The final version of the NDAA did not include the House-passed requirement that the Pentagon review all its forms. Instead, the House-Senate conference committee directed the Pentagon to brief lawmakers within six months on the military’s efforts to find and fix documents with offensive language. And within the next year, the bill would require department leaders to give Congress a plan for how to find any other offensive forms that may still be undiscovered.
‘Unacceptable’ words
Lawmakers who pushed for legislation to address the problem said in statements that they are pleased but intend to monitor the situation.
“The fact that some documents have retained descriptions for skin color such as ‘Yellow’ for Asian Americans, ‘Red’ for Native Americans and ‘Negroid’ for African Americans is deeply offensive, and quite simply unacceptable,” Hastings told CQ Roll Call in a statement. “I expect the Secretary of Defense to address this issue judiciously and am confident that these oversights will be corrected.”
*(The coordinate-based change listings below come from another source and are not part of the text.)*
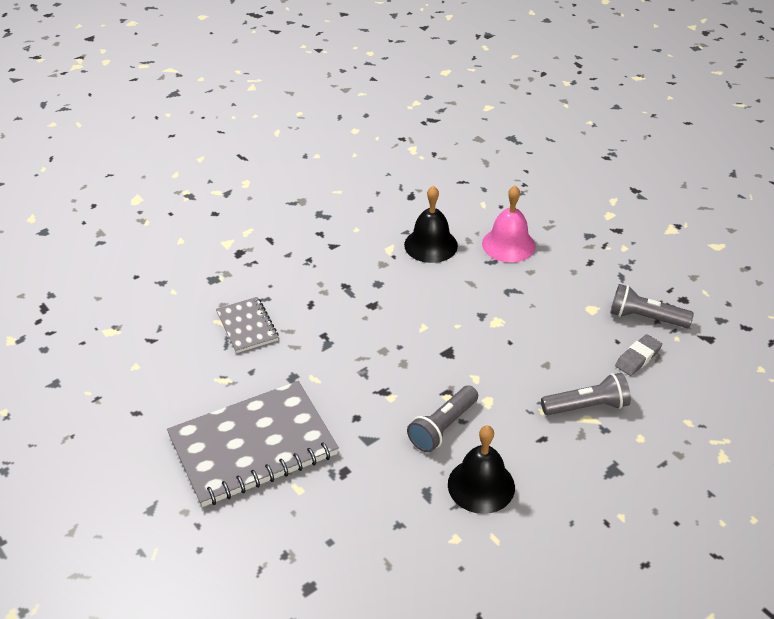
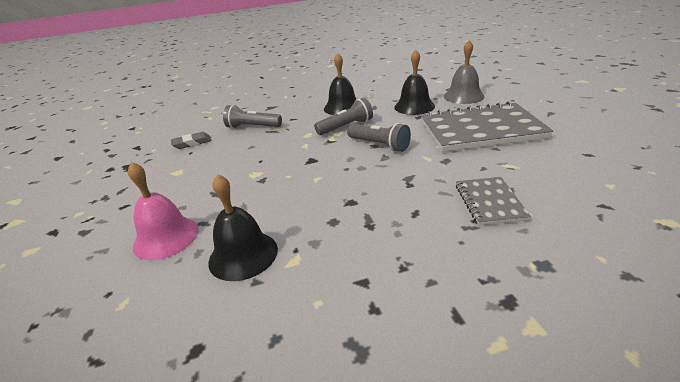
camera: 155 degrees left, 10 degrees down
grey flashlight [610,284,694,328] -> grey flashlight moved to [347,123,411,152]
none -> black bell [394,50,435,115]
none -> grey bell [444,40,484,104]

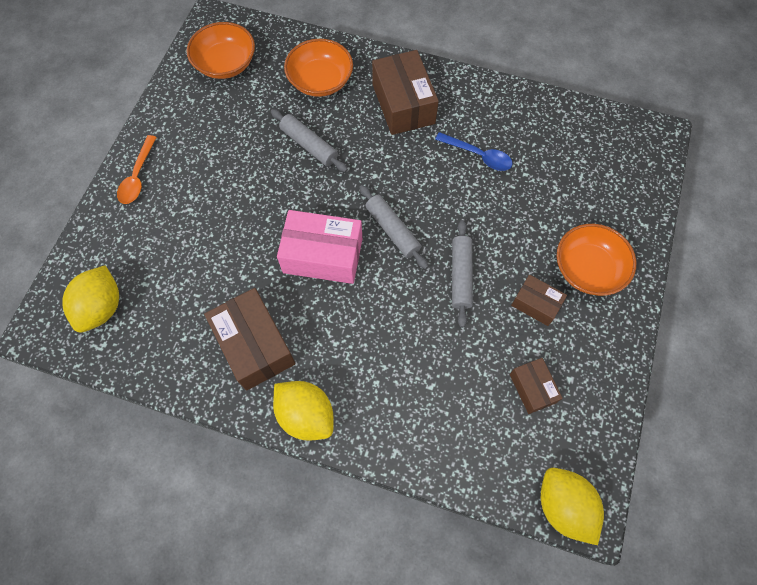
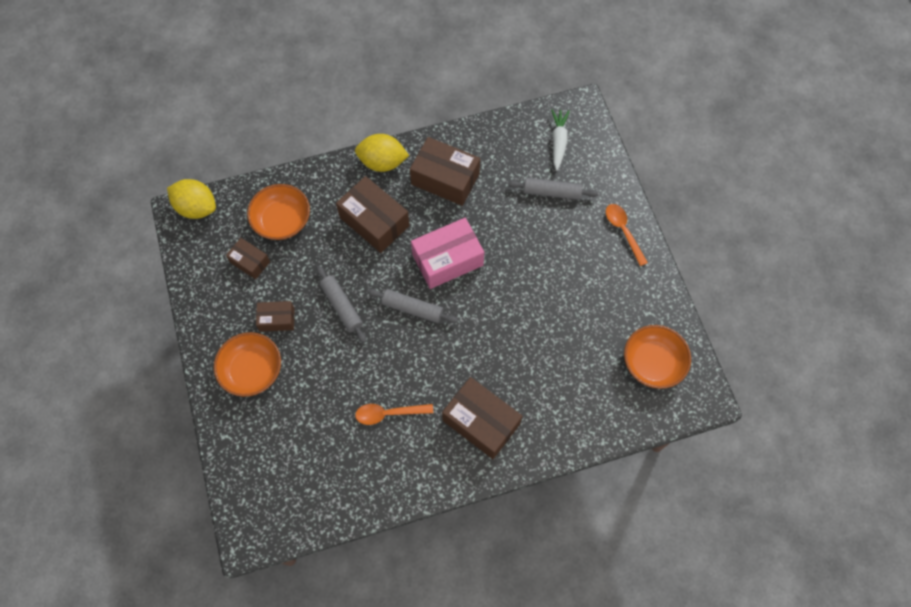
camera: 145 degrees right, 0 degrees up
yellow lemon [62,265,119,333] -> white carrot [551,109,570,171]
grey rolling pin [271,109,348,172] -> grey rolling pin moved to [508,178,598,200]
orange bowl [284,39,353,97] -> orange bowl moved to [247,184,310,240]
blue spoon [435,132,513,171] -> orange spoon [355,404,433,425]
none -> brown box [336,176,410,253]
Brown, meanwhile, said the mandate to fix the offensive documents is long overdue.
“Updating military forms to reflect our nation’s progress on race is one more step toward cultivating a culture of acceptance and diversity in our armed forces,” Brown said in a statement. “I hope that the Department of Defense acts quickly to get this done.”
The Senate on Tuesday cleared the final NDAA for Trump’s signature, and the president has said he will enact the measure “immediately” upon receipt.
The Defense Department did not reply to a request for comment.